Commission blocks Ellicott City townhouses Plan seen as threat to historic district

November 24, 1998|By Alice Lukens | Alice Lukens,SUN STAFF

To the relief of activists and residents of historic Ellicott City, the Howard County Historic District Commission voted yesterday to block a proposed housing development that many believed would have destroyed the soul of the 19th century mill town.

The six commission members present voted unanimously against the proposal to build 27 townhouses on about 6 acres on Fels Lane. It would have been the biggest townhouse development close to historic Main Street, known for its antique shops, museums and preserved building fronts.

"You would lose the historic value, which is why I think we had such a quick vote," said Richard Taylor, a commission member )) who lives near Fels Lane.

Ellicott City's historic district, with its winding streets and centuries-old trees, is the major tourist attraction in Howard County, drawing tens of thousands of visitors annually.

Stephen R. Bockmiller, the commission's administrative assistant in the Office of Planning and Zoning, said the developer, Michael Pfau, can appeal the commission's decision to Howard County Circuit Court. Pfau could not be reached for comment after the decision.

Sally Bright, a community activist who has lived in Ellicott City for 35 years and who attended yesterday's 45-minute meeting, said she was surprised and relieved that the commission decided so quickly to vote against the project.

"We're not against development," Bright said. "We're against poor development."

Alisa Walterhoefer, who lives near the proposed development with her husband and two children, was also relieved.

"I didn't want suburbia encroaching on my quaint little property here," she said, adding that the proposed development would have looked ugly, caused traffic problems, and destroyed the "quaintness" and "tranquility" that brought her and her husband to the district 15 years ago.

For now, Graystone Community, off College Avenue, is the only townhouse development in the historic district. It was built in 1991. Graystone consists of 28 townhouses and is considered a blight on the historic district by purists such as Bright. When it was mentioned at yesterday's meeting, Taylor called it a "mistake."

Commission members were concerned that Pfau's proposed materials -- which included vinyl shutters and steel doors -- would not fit into the architecture of the historic district. They worried that the decks would be visible from Main Street, that the facade of the townhouses was too uniform and that the development would detract from the 70-year-old stone structure on the property.

"It would have impact on the visual and overall ambience of Ellicott City," said Janice Menear, a commission member from Elkridge.

"The facade doesn't have any breaks in it," said Robert B. Williams of Clarksville, another member. "I don't think there's any other structure in Ellicott City without breaks.
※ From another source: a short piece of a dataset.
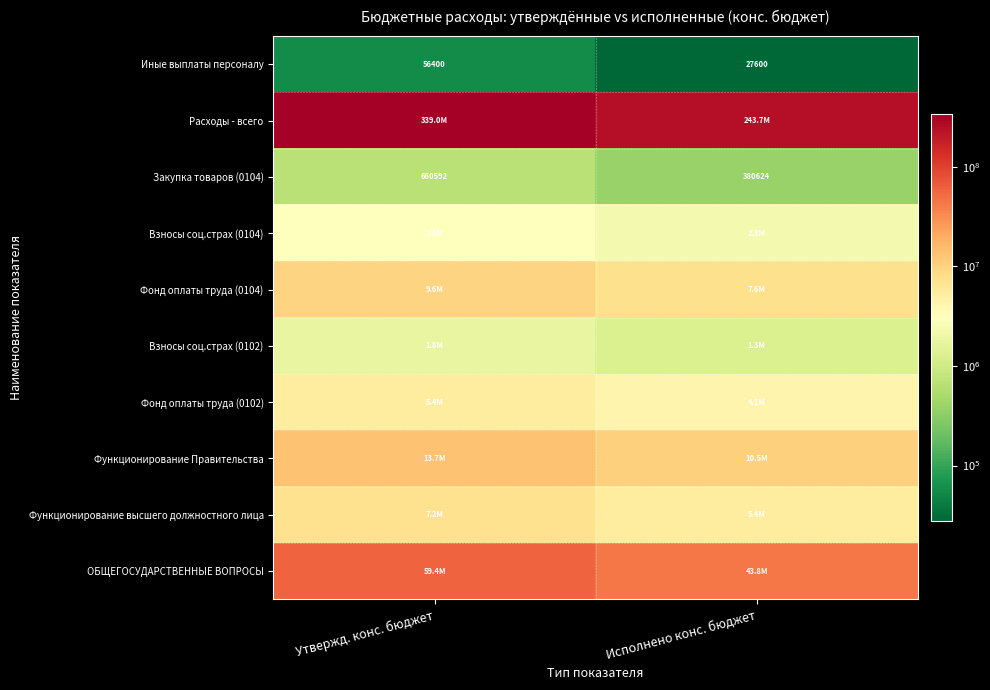

Which label corresponds to the largest value in the chart?

Утвержд. конс. бюджет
Ellicott City wasn't built like townhouses or rowhouses in Baltimore that were built a block at a time." He also worried that "there is nothing in this design that goes along with this granite house that's there."

Charles E. Hogg, another commission member, said he worried about residents and tourists getting out of their cars in a nearby public parking lot and seeing the development's wooden decks.
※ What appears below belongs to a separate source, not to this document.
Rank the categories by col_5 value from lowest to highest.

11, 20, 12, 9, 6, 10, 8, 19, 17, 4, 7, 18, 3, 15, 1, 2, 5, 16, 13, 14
"That's really not what old town is meant to be," he said.

The site is zoned for townhouses, Bockmiller said; the historic district commission does not have the authority to overturn that zoning. It can only review and reject specific site plans based on their architecture, landscaping and impact on the historic district, he said.

Williams said he wouldn't mind seeing townhouses on the site as long as they blend in with historic Ellicott City.

"I'd like to have more townhouses," he said. "I don't think there's anything wrong with that."

Pfau has said in the past that he was aiming for "a homey, !B villagey type of feeling." Commission members weren't convinced.

Williams described it as a "cookie-cutter" operation, and Taylor paid the proposal an even worse insult, by Ellicott City standards.

"This was very much, in my opinion, a Columbia-style development," he said.